Pero si Hawking pudo comunicarse y trabajar hasta el final, fue gracias a una serie de dispositivos médicos que marcan el progreso de la ingeniería y de la informática. El mal que sufría Hawking, la esclerosis lateral amiotrófica, se conoce también como enfermedad de Gehrig, famoso beisbolista que murió a los 38 años. Hawking vivió 76: el doble. En menos de ochenta años, la tecnología transformó el mundo y eso es lo que también, sin reconocerlo, celebramos en el caso de Hawking, que se dedicaba a ramas muy abstractas de la ciencia aunque tan en expansión como el universo postulado por el Big Bang (aunque no estoy seguro de que el progreso real sea tan tangible allí como en su prima la tecnología).
El día en que se conoció la muerte de Hawking, uno de esos graciosos que abundan en Twitter afirmó que a él no lo conmovía tanto como la de Pedro Aníbal Mansilla (1932-2018), locutor peruano que conducía el inolvidable Modart en la Noche, un programa que en los 60 y 70 trajo a las noches de la radio ese rock que inspiraba a los oyentes. En una escala mucho más acotada y doméstica que la gesta de Hawking, pero tal vez más profunda, la voz de Mansilla remite al tesoro secreto de cierta felicidad colectiva, a una idea instantánea de libertad y progreso humanos. Desafío a escuchar en YouTube la voz de Mansilla detrás de una de las cortinas del programa, el pegajoso In the Summertime del casi desconocido grupo británico Mungo Jerry, y a resistir la euforia que provoca.

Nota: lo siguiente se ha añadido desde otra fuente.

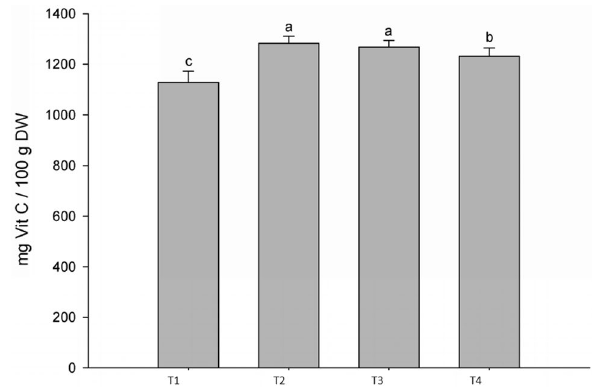
Figure 4. Content of vitamin C in fruits collected in the first “red” harvest (= harvest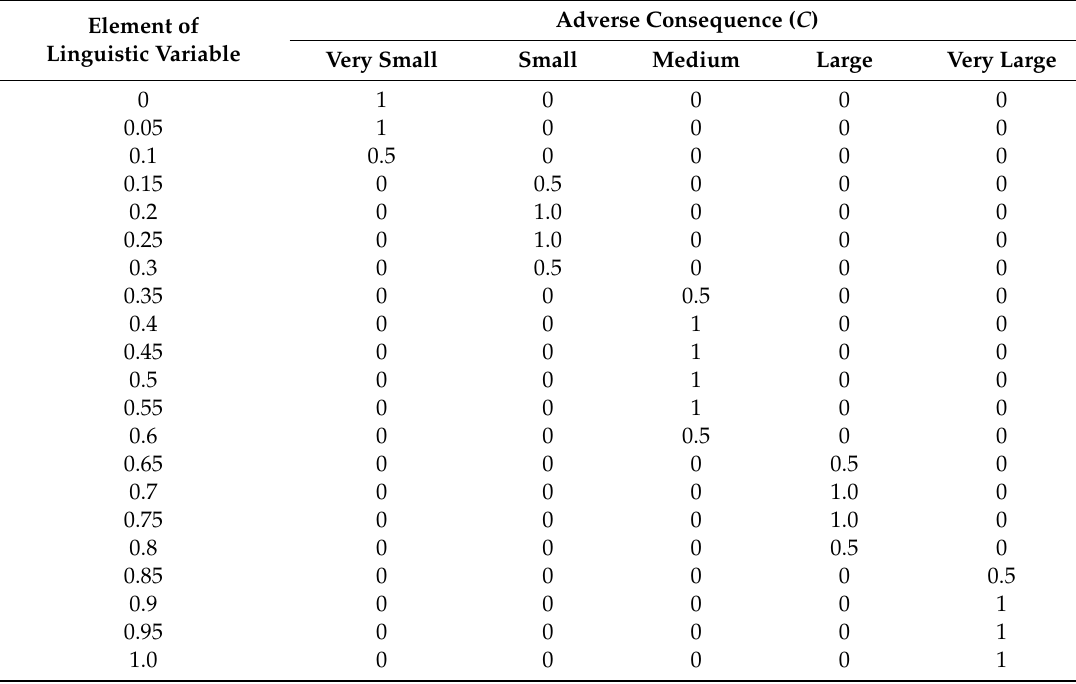
Figure 9. Marginal Beta distribution of cost-risk impact after changing the membership function of ( F ). Table 11. New membership function for adverse consequence ( C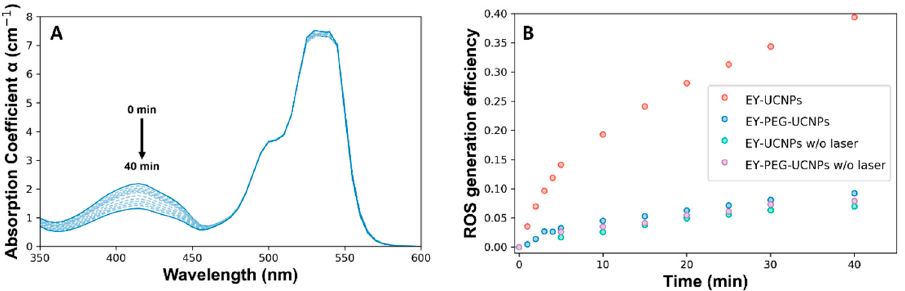
Figure 5. ( A ) Change in the absorption band after irradiation of nanoconjugate dispersions and DPBF with a 790 nm laser for 40 min. ( B ) ROS generation efficiency of EY-UCNPs and EY-PEG-UCNPs with (black and red) and without (yellow and green) 808 nm laser irradiation at different irradiation times.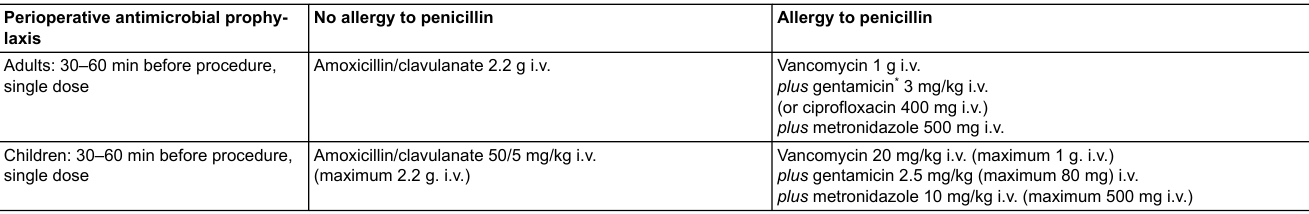
Children: 30–60 min before procedure, single dose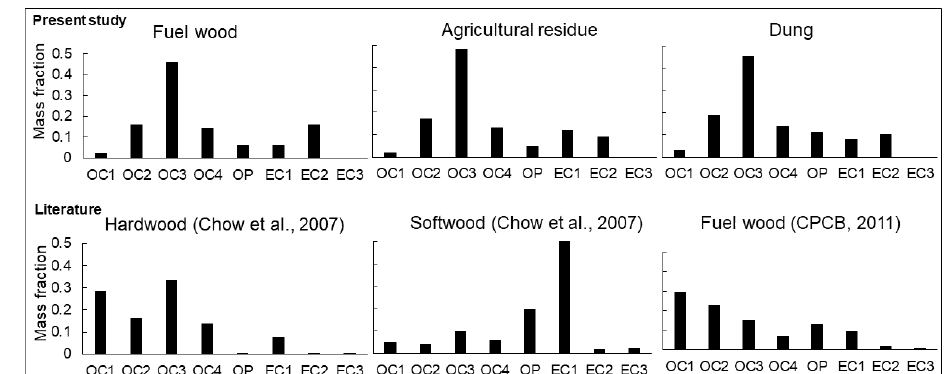
Figure 5. Fraction of total carbon emissions contributed by the IMPROVE_A thermal carbon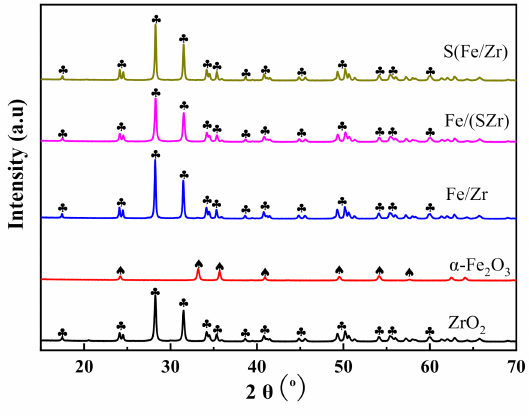
Figure 2. XRD patterns of di ff erent iron-based catalysts.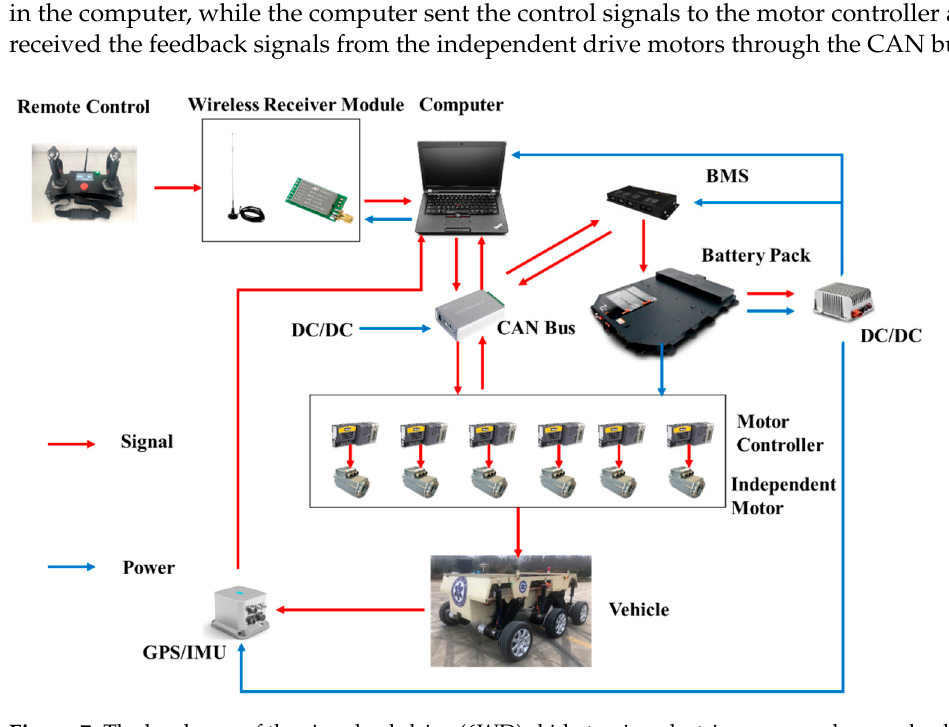
Figure 7. The hardware of the six-wheel-drive (6WD) skid-steering electric unmanned ground vehicle (EUGV) platform.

Es que el rock fue también una fuente de alegría para la humanidad, que debería felicitarse por haber creado, a partir de distintas fuentes (algunas anónimas), un fenómeno tan poderoso y tan radicalmente innovador de las costumbres. De eso habla, en el fondo, la segunda parte de un libro que alguna vez comenté en esta columna: Vernon Subutex II, de la francesa Virginie Despentes. El personaje central de esta novela adictiva en tres volúmenes (el tercero acaba de ser traducido al castellano y espero conseguirlo cuanto antes) supo ser el dueño de una disquería en París que tenía la música que hacía la diferencia en la vida de sus clientes. En la primera parte, cambios tecnológicos mediante, la disquería cierra y Vernon se queda literalmente en la calle. Pero a raíz de una intriga lateral –unas cintas que deja en su poder un músico antes de morir de sobredosis–, Vernon se transforma en un homeless santo, desprendido de preocupaciones materiales, y que cada vez que pone discos provoca en sus antiguos amigos y clientes una fascinación liberadora, que los hace bailar hechizados y los redime de una vida de insatisfacción y angustia (Despentes es muy buena para retratar esa miseria cotidiana).
Es posible que necesitemos amar a Vernon de un modo más visceral que a Hawking.